# Exercise objective:
Please give back word for word the lines below, from the first one through the one with "power microscopy photomicrograph".

# Data below:
*** Begin section ***
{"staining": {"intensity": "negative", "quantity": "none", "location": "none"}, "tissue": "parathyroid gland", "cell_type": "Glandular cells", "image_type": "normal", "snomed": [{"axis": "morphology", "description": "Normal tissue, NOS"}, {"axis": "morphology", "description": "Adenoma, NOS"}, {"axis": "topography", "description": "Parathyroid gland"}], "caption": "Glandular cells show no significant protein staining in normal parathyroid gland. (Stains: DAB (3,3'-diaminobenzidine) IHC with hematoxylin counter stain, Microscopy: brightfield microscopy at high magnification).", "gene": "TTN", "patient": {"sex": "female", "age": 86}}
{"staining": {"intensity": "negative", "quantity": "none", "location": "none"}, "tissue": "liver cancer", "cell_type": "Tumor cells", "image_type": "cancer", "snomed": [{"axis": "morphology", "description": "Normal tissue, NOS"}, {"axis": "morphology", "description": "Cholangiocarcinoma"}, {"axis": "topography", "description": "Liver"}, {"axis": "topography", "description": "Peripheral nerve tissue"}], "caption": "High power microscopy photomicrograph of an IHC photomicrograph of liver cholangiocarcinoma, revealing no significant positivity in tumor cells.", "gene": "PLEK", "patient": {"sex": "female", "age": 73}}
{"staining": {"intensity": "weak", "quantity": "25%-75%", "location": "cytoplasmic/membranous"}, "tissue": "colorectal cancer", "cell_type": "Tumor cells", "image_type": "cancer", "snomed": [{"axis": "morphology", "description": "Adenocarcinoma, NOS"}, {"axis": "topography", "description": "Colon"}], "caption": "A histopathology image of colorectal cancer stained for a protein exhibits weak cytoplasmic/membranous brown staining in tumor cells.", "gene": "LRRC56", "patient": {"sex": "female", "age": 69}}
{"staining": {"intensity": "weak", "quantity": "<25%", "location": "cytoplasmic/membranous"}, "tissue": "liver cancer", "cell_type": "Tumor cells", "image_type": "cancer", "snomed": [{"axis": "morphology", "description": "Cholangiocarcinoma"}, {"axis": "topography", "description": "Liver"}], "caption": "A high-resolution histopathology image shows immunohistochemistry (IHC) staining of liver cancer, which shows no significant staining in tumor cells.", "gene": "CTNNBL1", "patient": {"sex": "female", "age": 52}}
*** End section ***
# Answer box:
{"staining": {"intensity": "negative", "quantity": "none", "location": "none"}, "tissue": "parathyroid gland", "cell_type": "Glandular cells", "image_type": "normal", "snomed": [{"axis": "morphology", "description": "Normal tissue, NOS"}, {"axis": "morphology", "description": "Adenoma, NOS"}, {"axis": "topography", "description": "Parathyroid gland"}], "caption": "Glandular cells show no significant protein staining in normal parathyroid gland. (Stains: DAB (3,3'-diaminobenzidine) IHC with hematoxylin counter stain, Microscopy: brightfield microscopy at high magnification).", "gene": "TTN", "patient": {"sex": "female", "age": 86}}
{"staining": {"intensity": "negative", "quantity": "none", "location": "none"}, "tissue": "liver cancer", "cell_type": "Tumor cells", "image_type": "cancer", "snomed": [{"axis": "morphology", "description": "Normal tissue, NOS"}, {"axis": "morphology", "description": "Cholangiocarcinoma"}, {"axis": "topography", "description": "Liver"}, {"axis": "topography", "description": "Peripheral nerve tissue"}], "caption": "High power microscopy photomicrograph of an IHC photomicrograph of liver cholangiocarcinoma, revealing no significant positivity in tumor cells.", "gene": "PLEK", "patient": {"sex": "female", "age": 73}}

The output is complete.